Work to do -
a: Answer these questions using the text on Ramazan:
(i) Which prayer cannot be delayed beyond a few minutes after the fast is broken?
(ii) In which prayer is the entire Quran recited from heart?
(iii) Up to how many times are the rewards for mandatory acts multiplied during this month?
b: Reproduce the passage of the text on Ramazan from "An hour or two" up to and including "on our own.".

RAMAZAN is a month of tremendous blessings and as a month long intensive training programme begins to teach self-discipline by rearranging our daily life. It changes the time we go to bed, the time we get up, the times we eat. We learn to do without the permissible joys of this life for the long prescribed hours of the day. After a day of fasting, we break the fast only to rush to the maghrib salat, which cannot be delayed beyond a few minutes.
An hour or two later we are ready for the special nightly prayer, a unique prayer which can only be performed during Ramazan and which both highlights and cements our special relationship with the Quran. We stand and listen to the entire Quran being recited from heart in the taraweeh prayer. This is in addition to our own reading of the Quran that aims at finishing at least one cycle of the complete reading during the month on our own.
With all the extra acts of worship, there is hardly any time left for anything beyond the essential during the day and night. This is special time, when the rewards for voluntary acts of worship equal the rewards of mandatory acts and the rewards for the latter are multiplied up to 700 times. With the scales of rewards so extraordinarily high during this month, it would be folly to waste our time on things that can be done during ordinary time — throughout the rest of the year. The opportunity cost is just unbelievably high to do otherwise. Yet that is precisely what we manage to do in so many cases.

(A series of records)
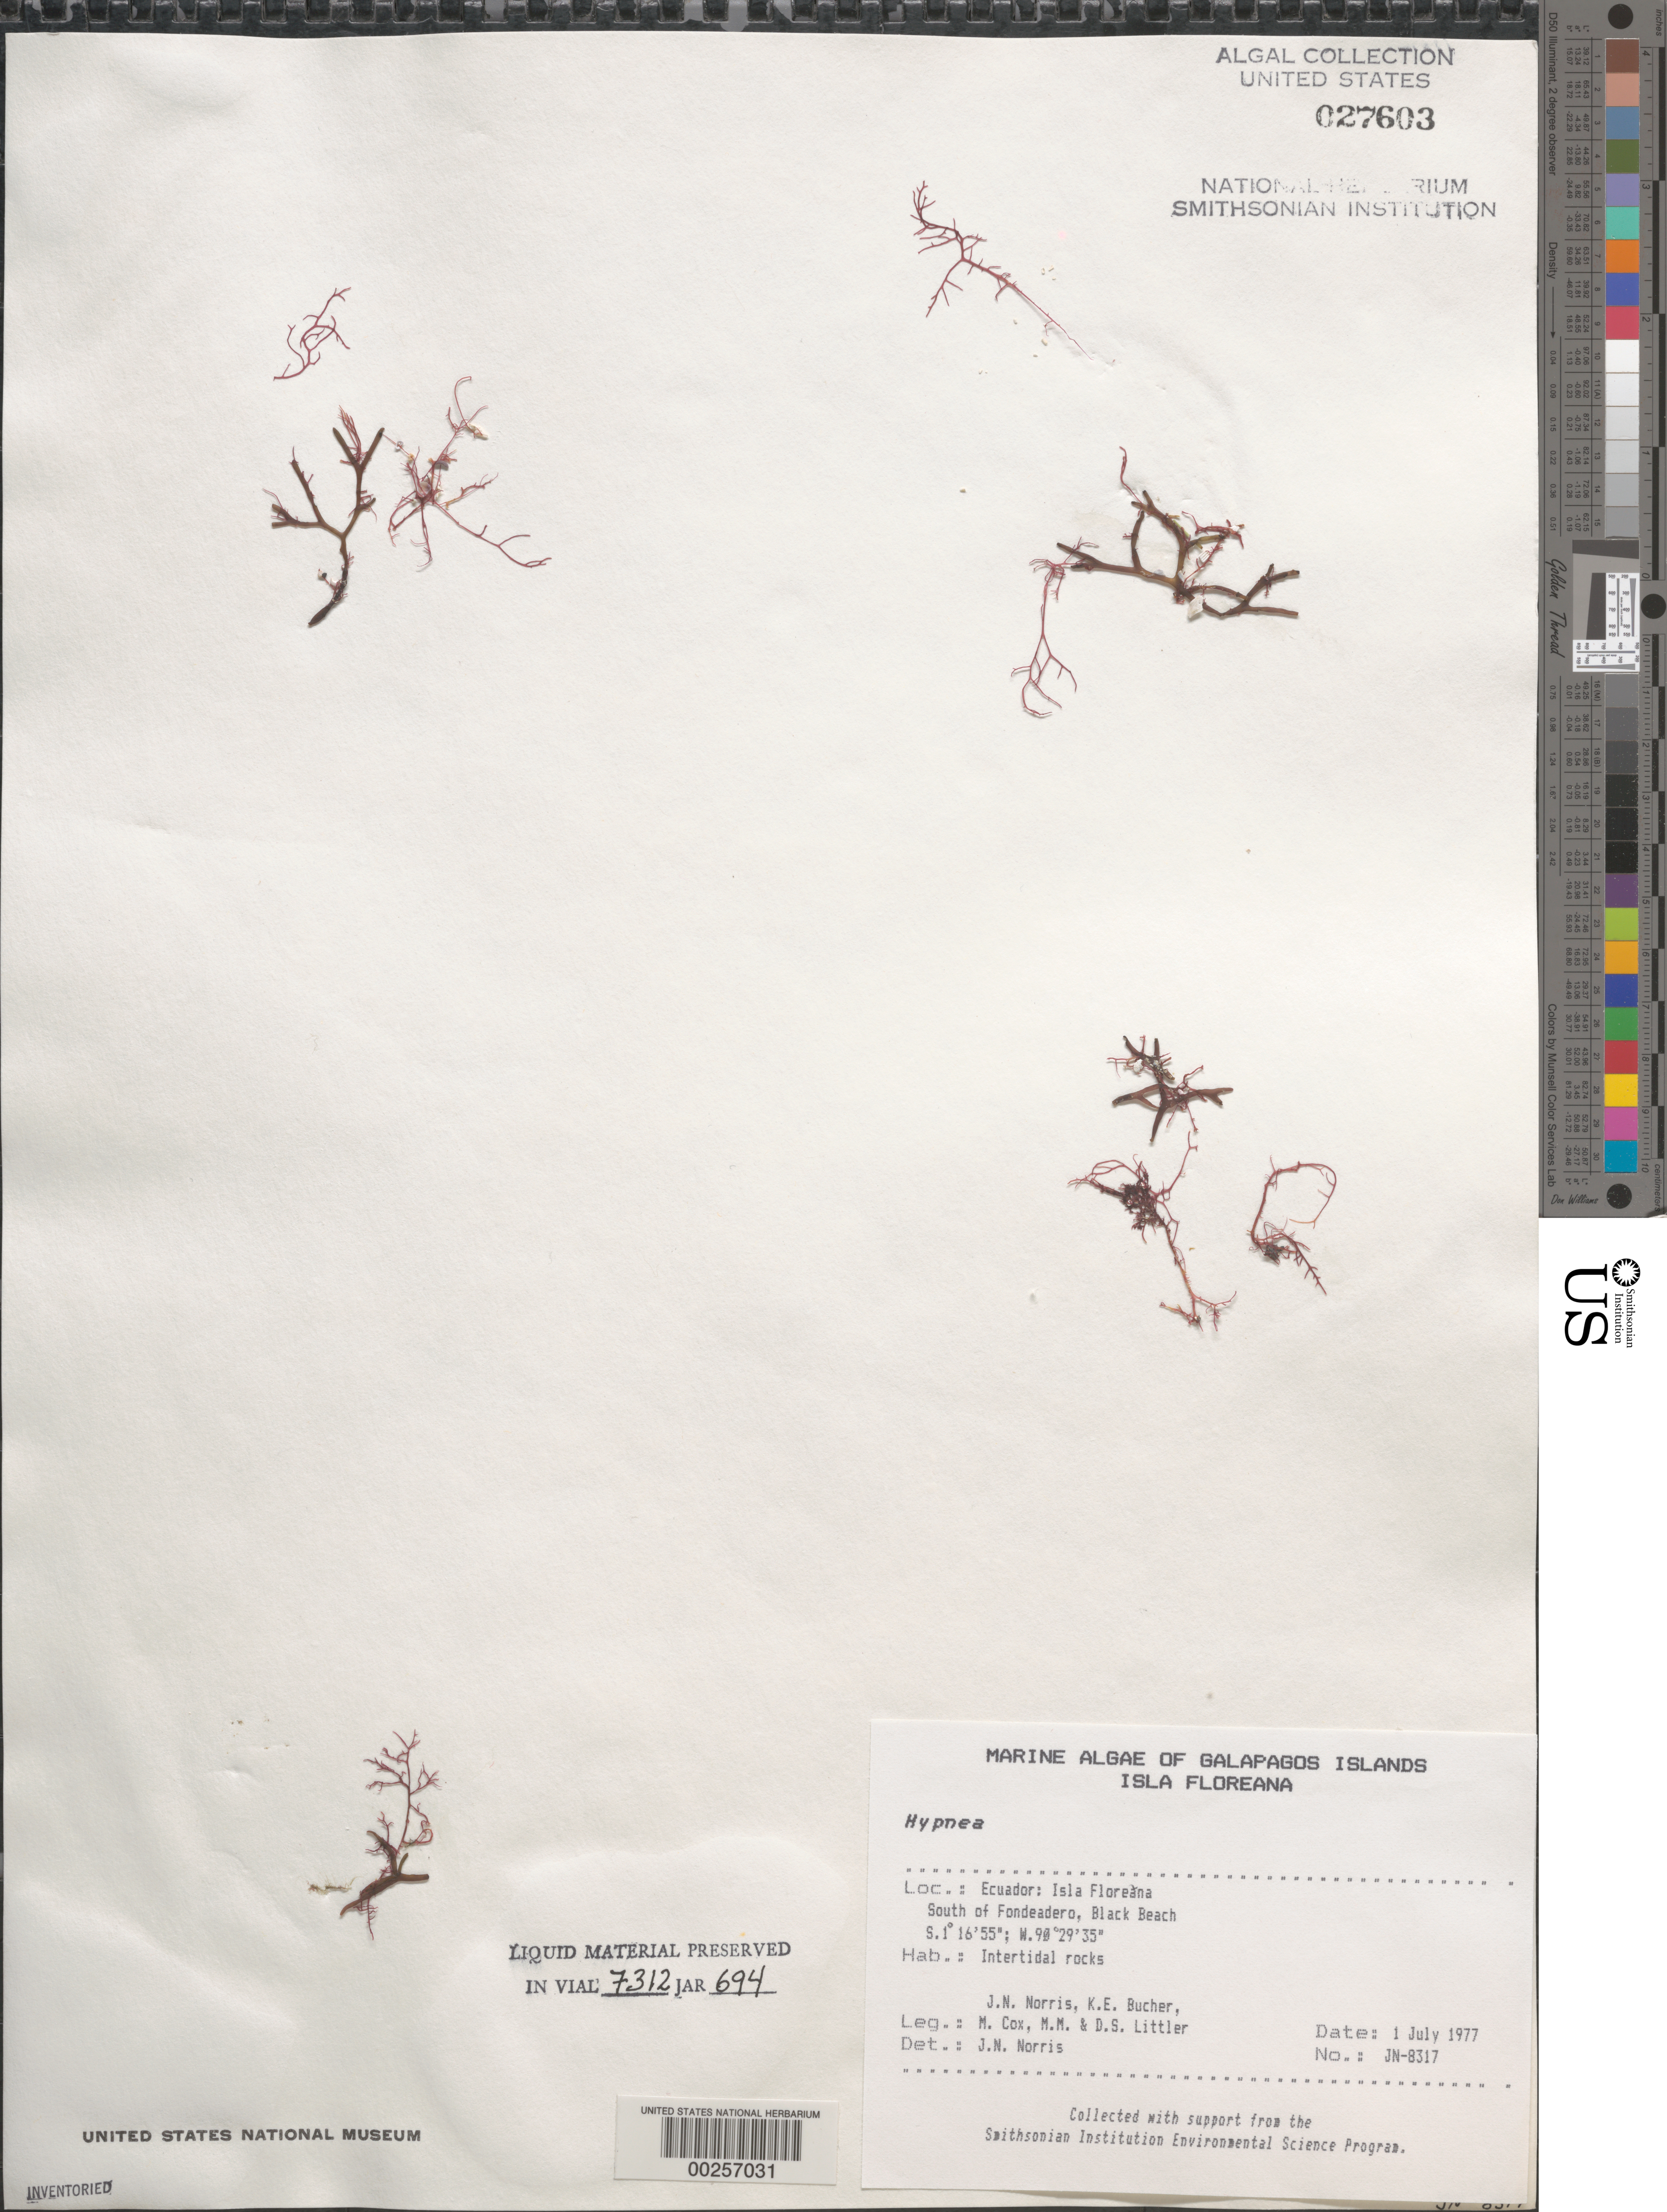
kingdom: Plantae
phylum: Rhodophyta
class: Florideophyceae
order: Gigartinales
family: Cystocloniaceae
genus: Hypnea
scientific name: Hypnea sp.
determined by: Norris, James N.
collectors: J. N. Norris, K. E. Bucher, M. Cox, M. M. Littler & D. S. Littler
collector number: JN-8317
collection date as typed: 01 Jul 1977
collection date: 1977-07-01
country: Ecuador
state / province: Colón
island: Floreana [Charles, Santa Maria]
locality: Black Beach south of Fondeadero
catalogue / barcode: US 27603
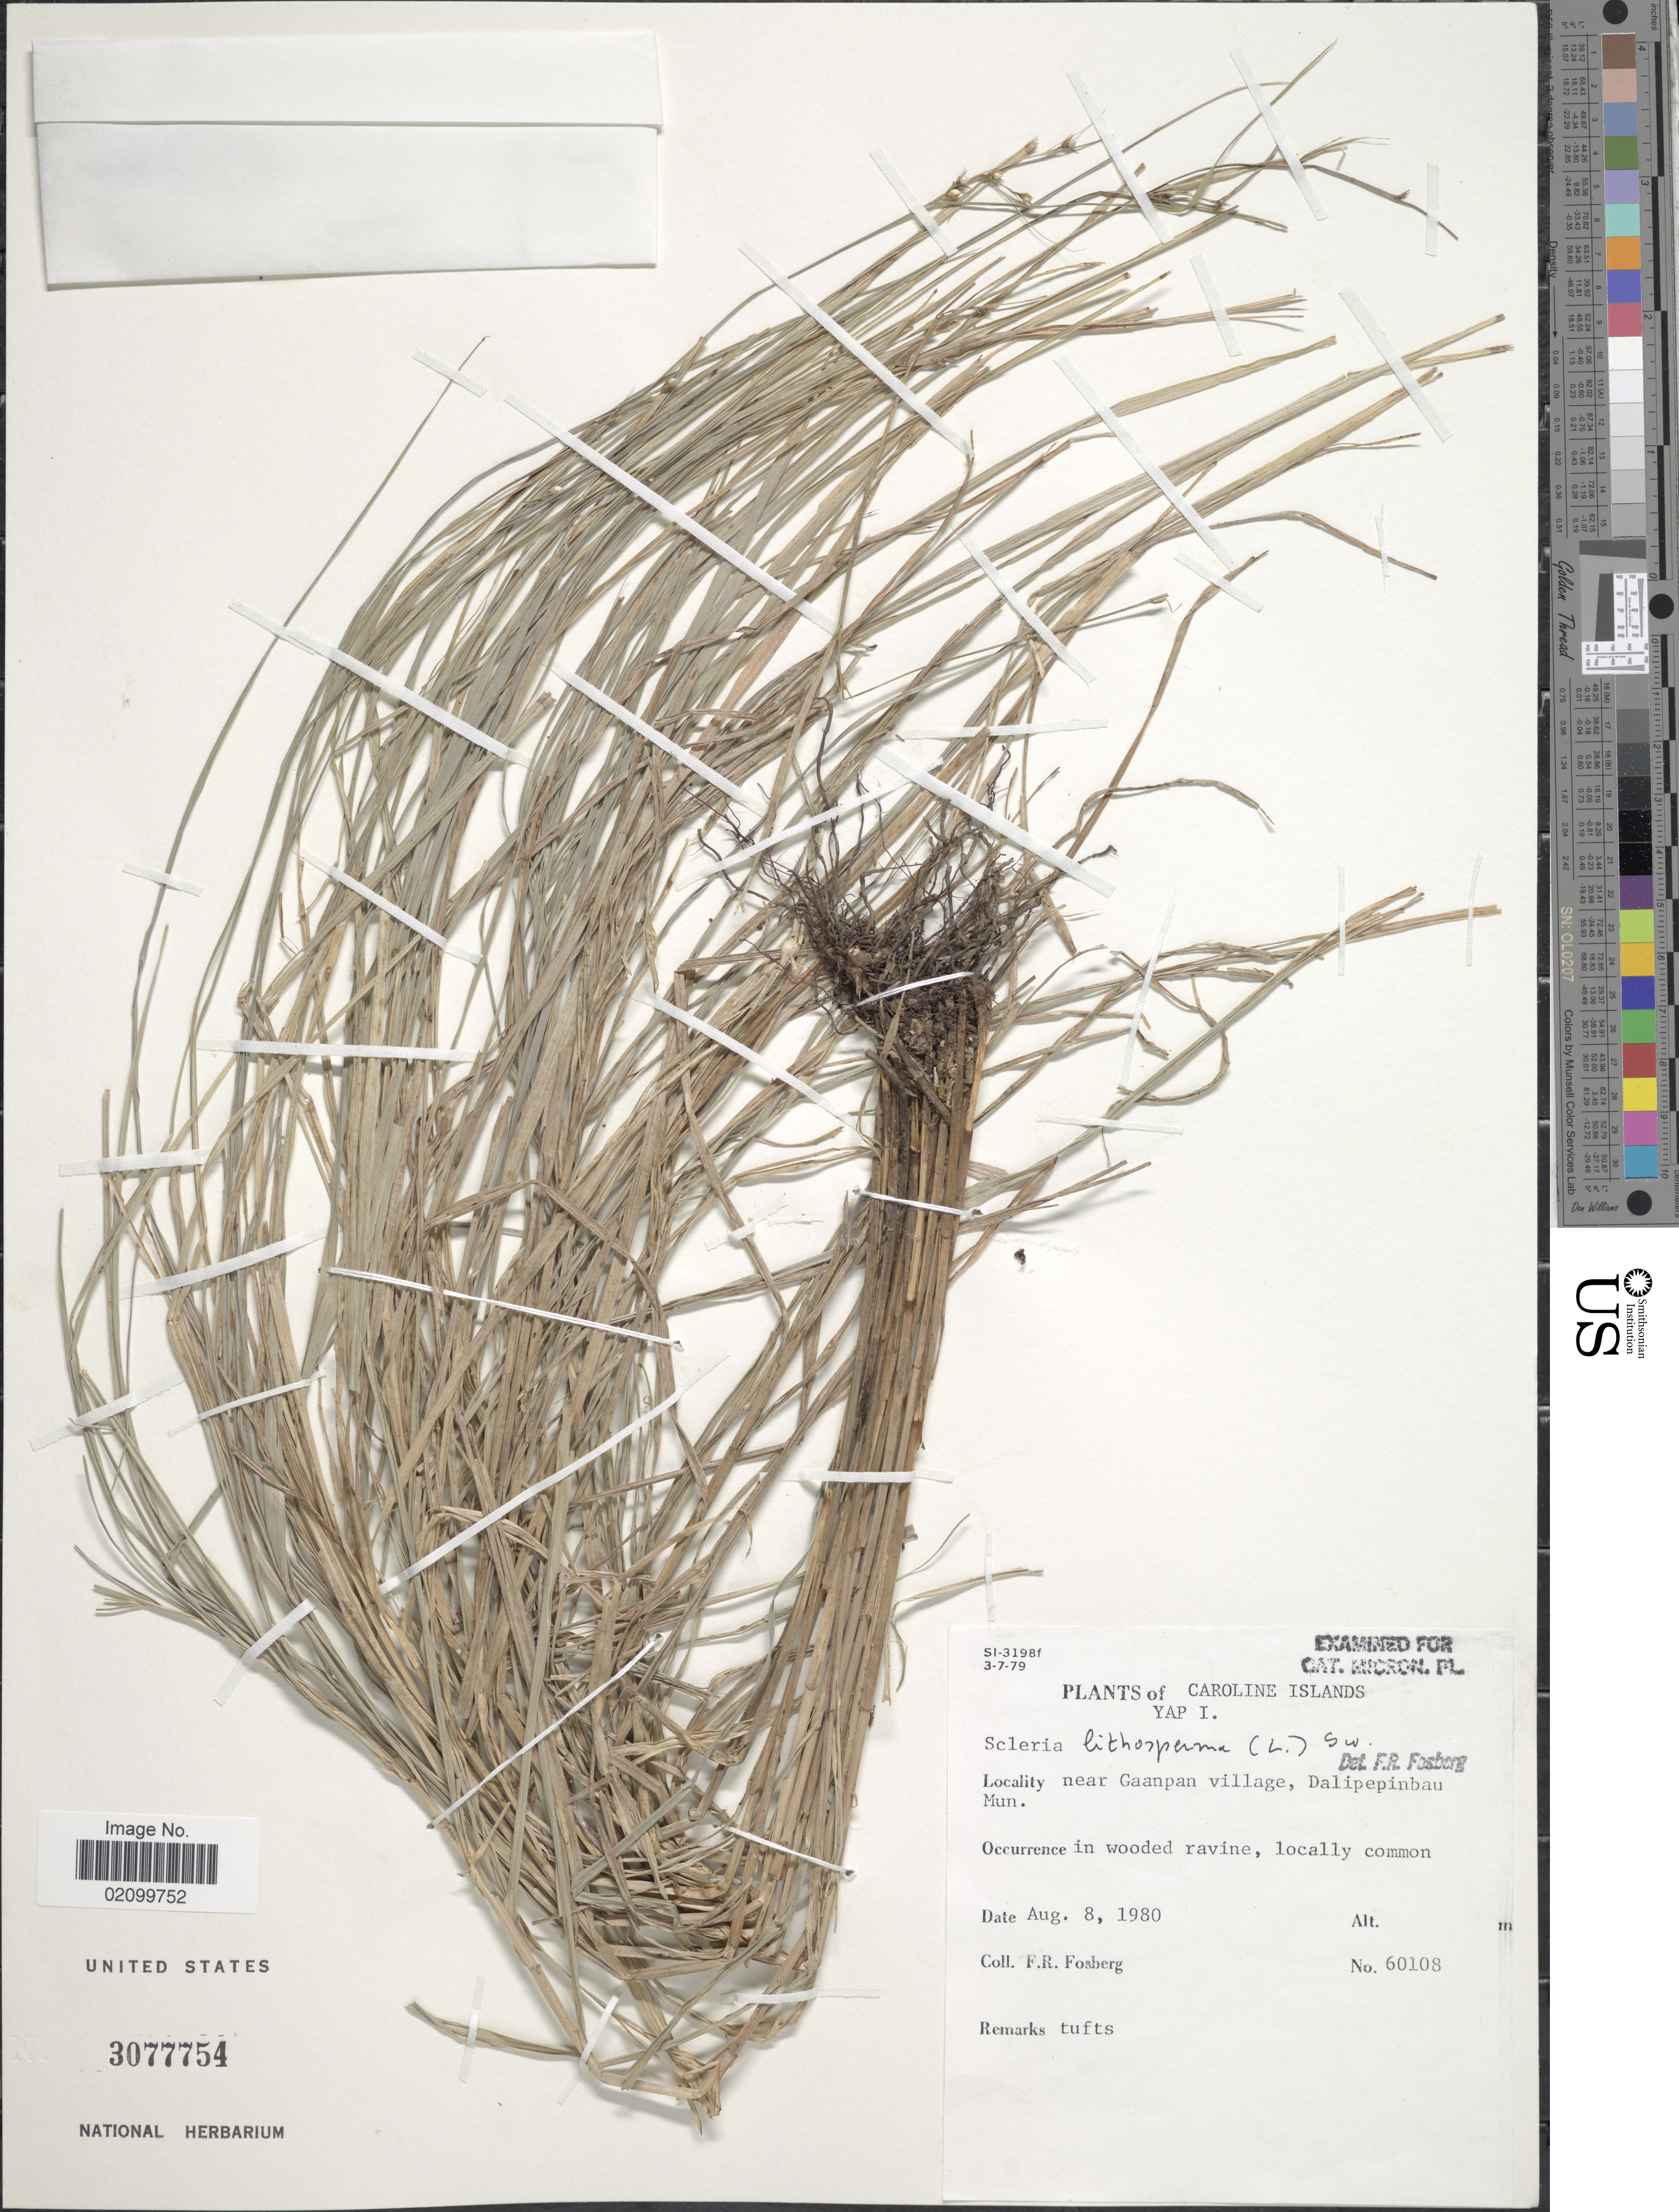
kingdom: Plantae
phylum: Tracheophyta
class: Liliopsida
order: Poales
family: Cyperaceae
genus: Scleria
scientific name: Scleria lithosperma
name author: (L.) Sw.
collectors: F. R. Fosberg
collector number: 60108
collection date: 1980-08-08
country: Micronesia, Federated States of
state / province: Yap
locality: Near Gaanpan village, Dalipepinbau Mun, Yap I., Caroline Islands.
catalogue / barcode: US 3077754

Answers -
a:
(i) The maghrib salat
(ii) The taraweeh prayer
(iii) Up to 700 times

b:
An hour or two later we are ready for the special nightly prayer, a unique prayer which can only be performed during Ramazan and which both highlights and cements our special relationship with the Quran. We stand and listen to the entire Quran being recited from heart in the taraweeh prayer. This is in addition to our own reading of the Quran that aims at finishing at least one cycle of the complete reading during the month on our own.